- _Plotted data images_:
"""

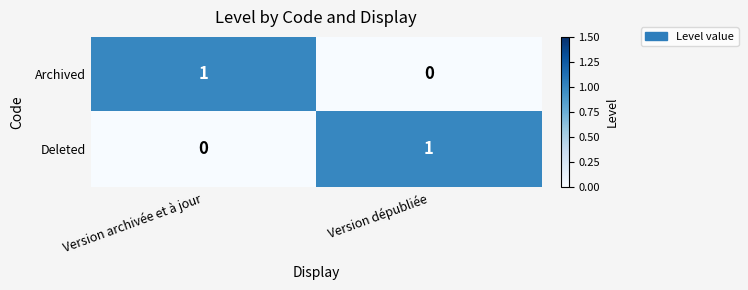

Where is Deleted nearest to the value 0?

Version archivée et à jour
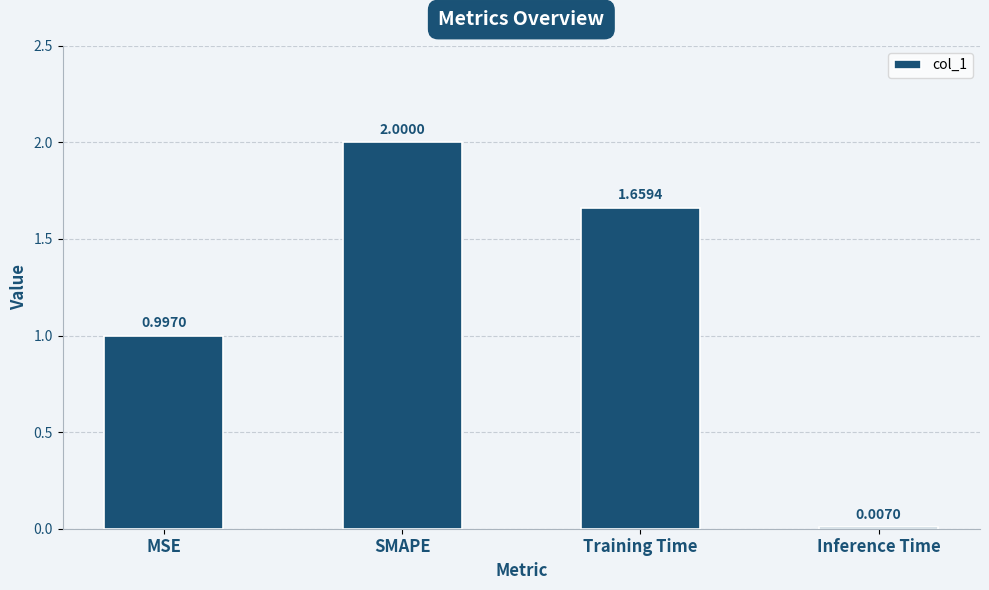

What is the change in value from MSE to Inference Time?

-1.0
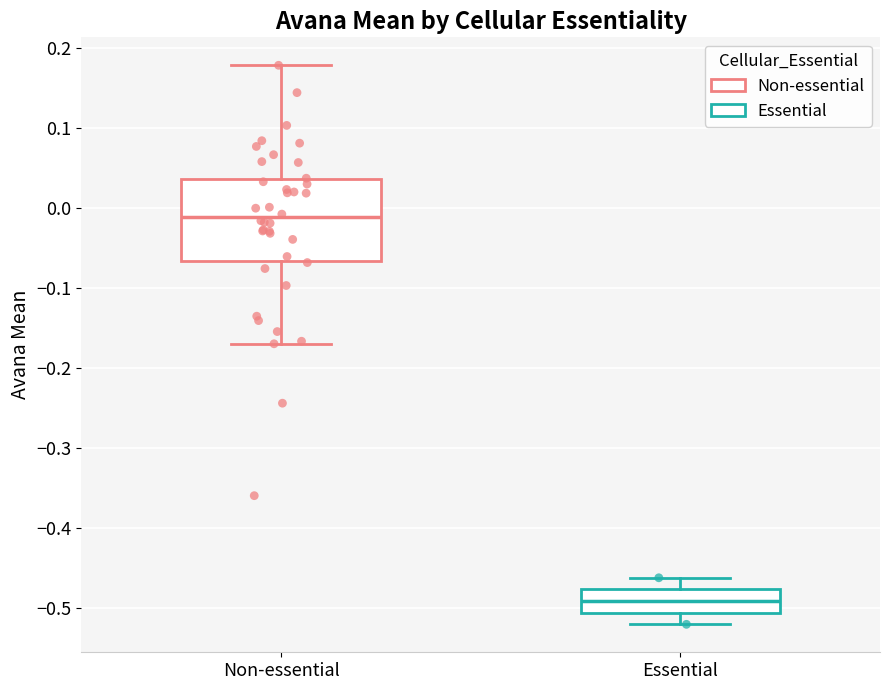

Which box has the highest median line?

Non-essential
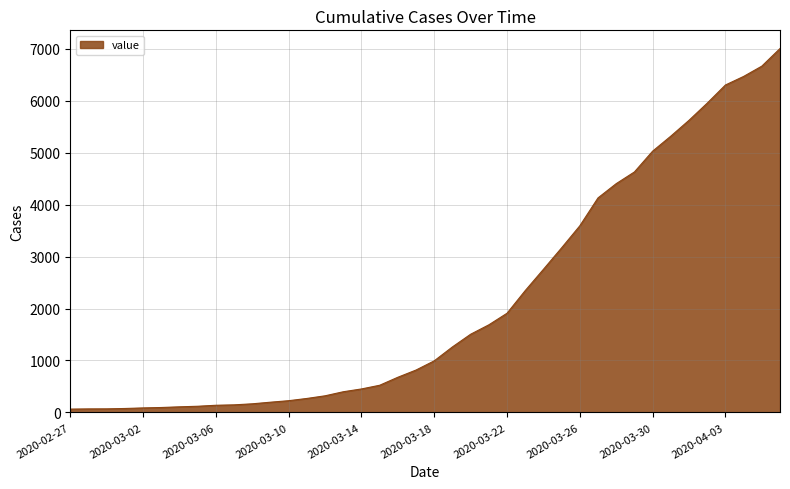

What is the maximum value shown in the chart?

7003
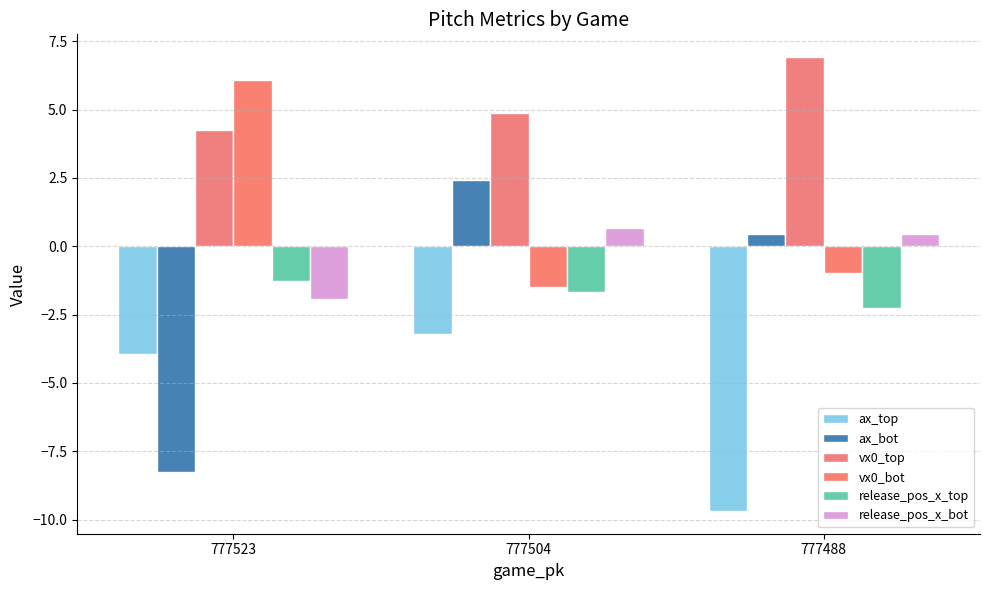

Reading left to right, extract all data points from this chart.

ax_top: 777523=-3.9	777504=-3.2	777488=-9.7
ax_bot: 777523=-8.3	777504=2.4	777488=0.5
vx0_top: 777523=4.3	777504=4.9	777488=6.9
vx0_bot: 777523=6.1	777504=-1.5	777488=-1.0
release_pos_x_top: 777523=-1.3	777504=-1.7	777488=-2.2
release_pos_x_bot: 777523=-1.9	777504=0.7	777488=0.5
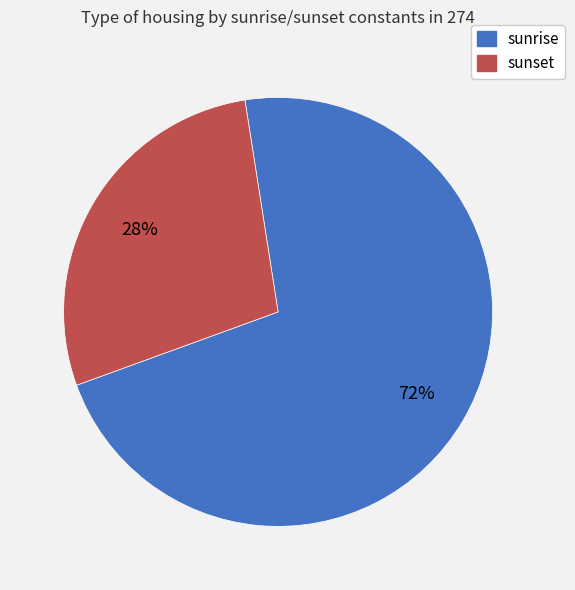

To the nearest percent, what is the difference between the largest and smallest slice percentages?

44%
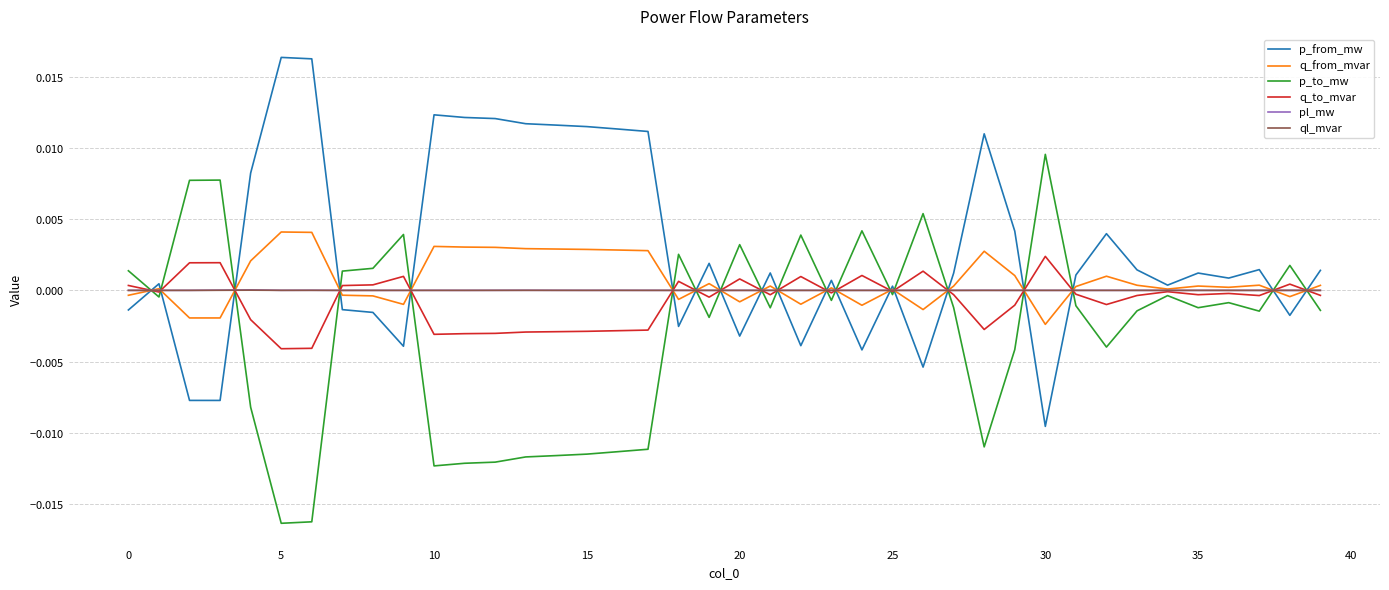

Which series has the largest total across all categories?

p_from_mw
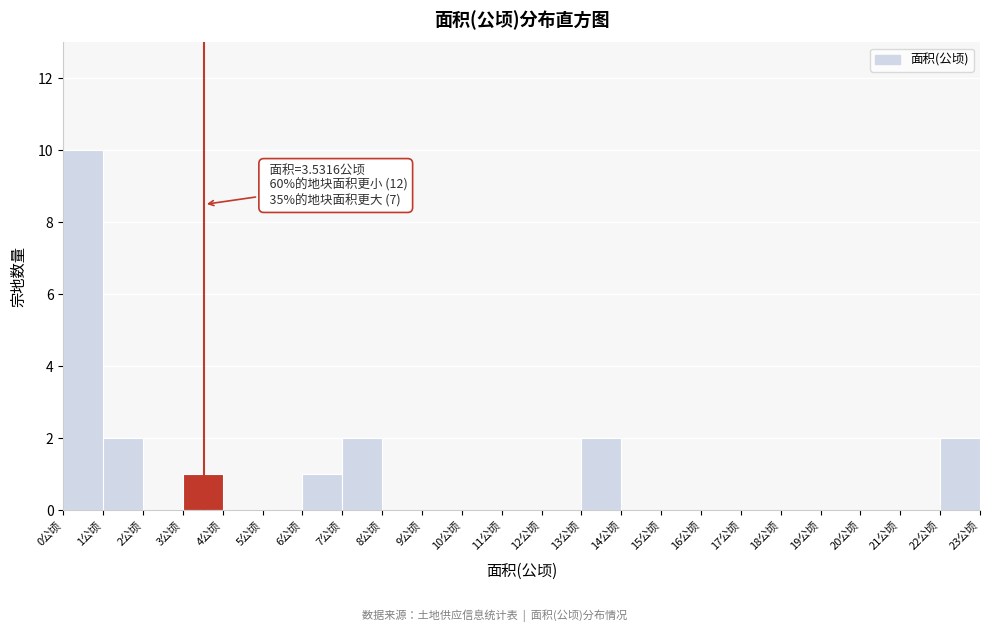

Which range on the x-axis has the tallest bar?

0 to 1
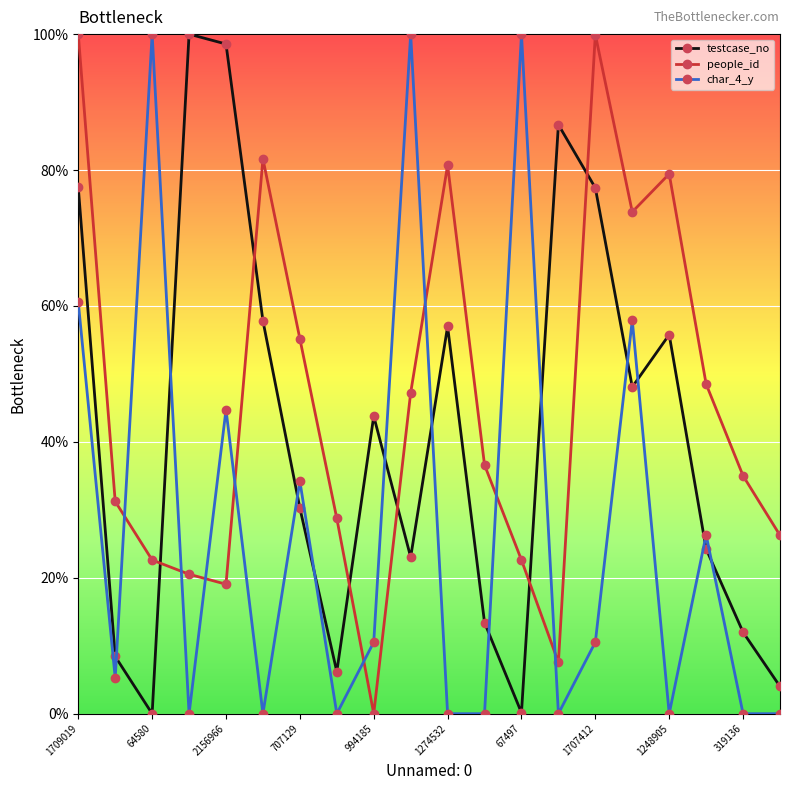

What is the sum of all testcase_no values?

824.1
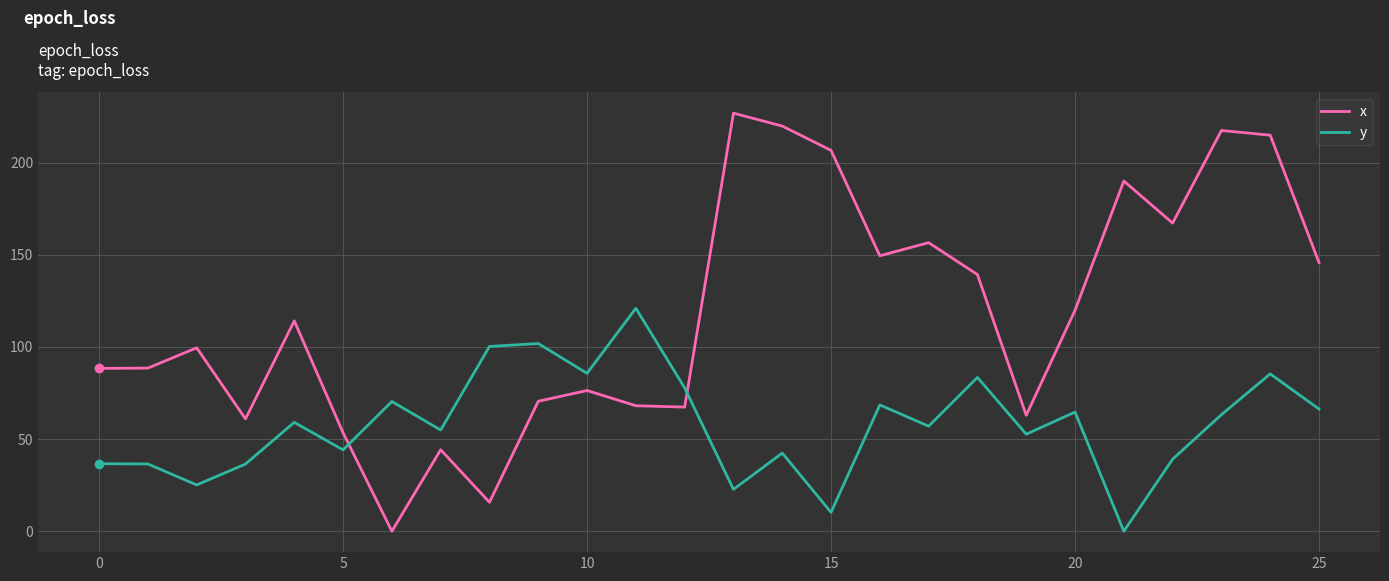

What is the maximum value shown in the chart?

226.8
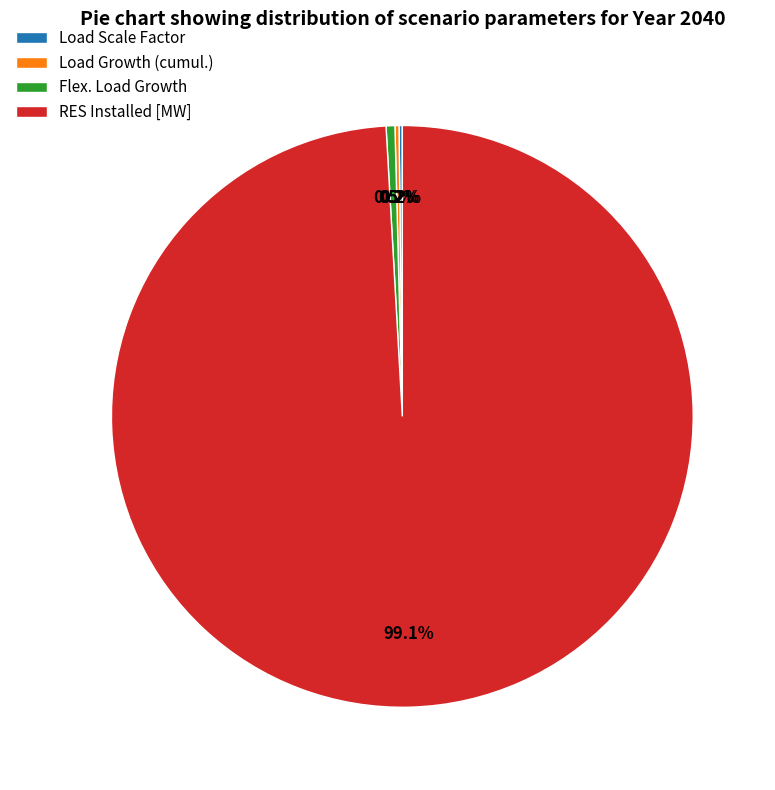

What is the majority slice?

RES Installed [MW]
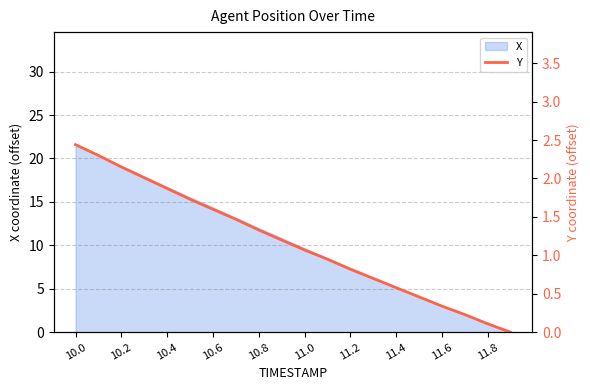

The X series shows 12.0 at 10.8. True or false?

True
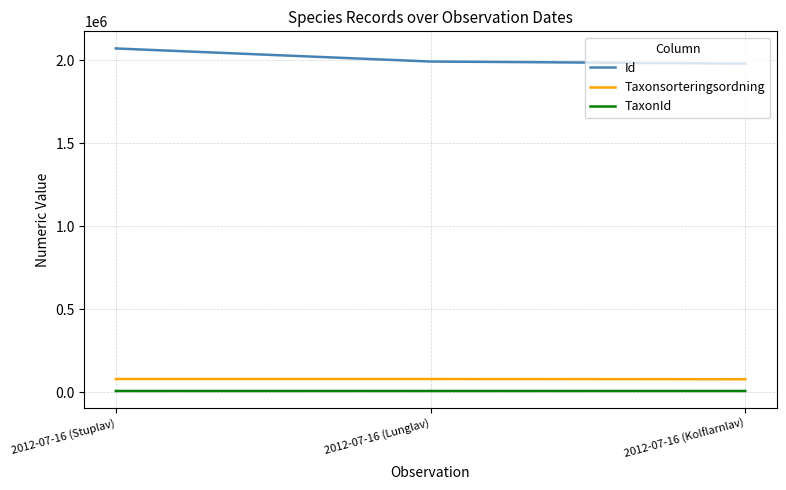

The value of Taxonsorteringsordning at 2012-07-16 (Kolflarnlav) is 77258. True or false?

True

"""

- _EXERCISE REQUIREMENTS_:
Reproduce the entire listing above with "highest" substituted for "maximum" wherever it occurs, keeping everything else unchanged and leaving out the pictures.

- _SOLUTION FOR THIS EXERCISE_:
Where is Deleted nearest to the value 0?

Version archivée et à jour

What is the change in value from MSE to Inference Time?

-1.0

Which box has the highest median line?

Non-essential

What is the highest value shown in the chart?

7003

Reading left to right, extract all data points from this chart.

ax_top: 777523=-3.9	777504=-3.2	777488=-9.7
ax_bot: 777523=-8.3	777504=2.4	777488=0.5
vx0_top: 777523=4.3	777504=4.9	777488=6.9
vx0_bot: 777523=6.1	777504=-1.5	777488=-1.0
release_pos_x_top: 777523=-1.3	777504=-1.7	777488=-2.2
release_pos_x_bot: 777523=-1.9	777504=0.7	777488=0.5

To the nearest percent, what is the difference between the largest and smallest slice percentages?

44%

Which series has the largest total across all categories?

p_from_mw

Which range on the x-axis has the tallest bar?

0 to 1

What is the sum of all testcase_no values?

824.1

What is the highest value shown in the chart?

226.8

What is the majority slice?

RES Installed [MW]

The X series shows 12.0 at 10.8. True or false?

True

The value of Taxonsorteringsordning at 2012-07-16 (Kolflarnlav) is 77258. True or false?

True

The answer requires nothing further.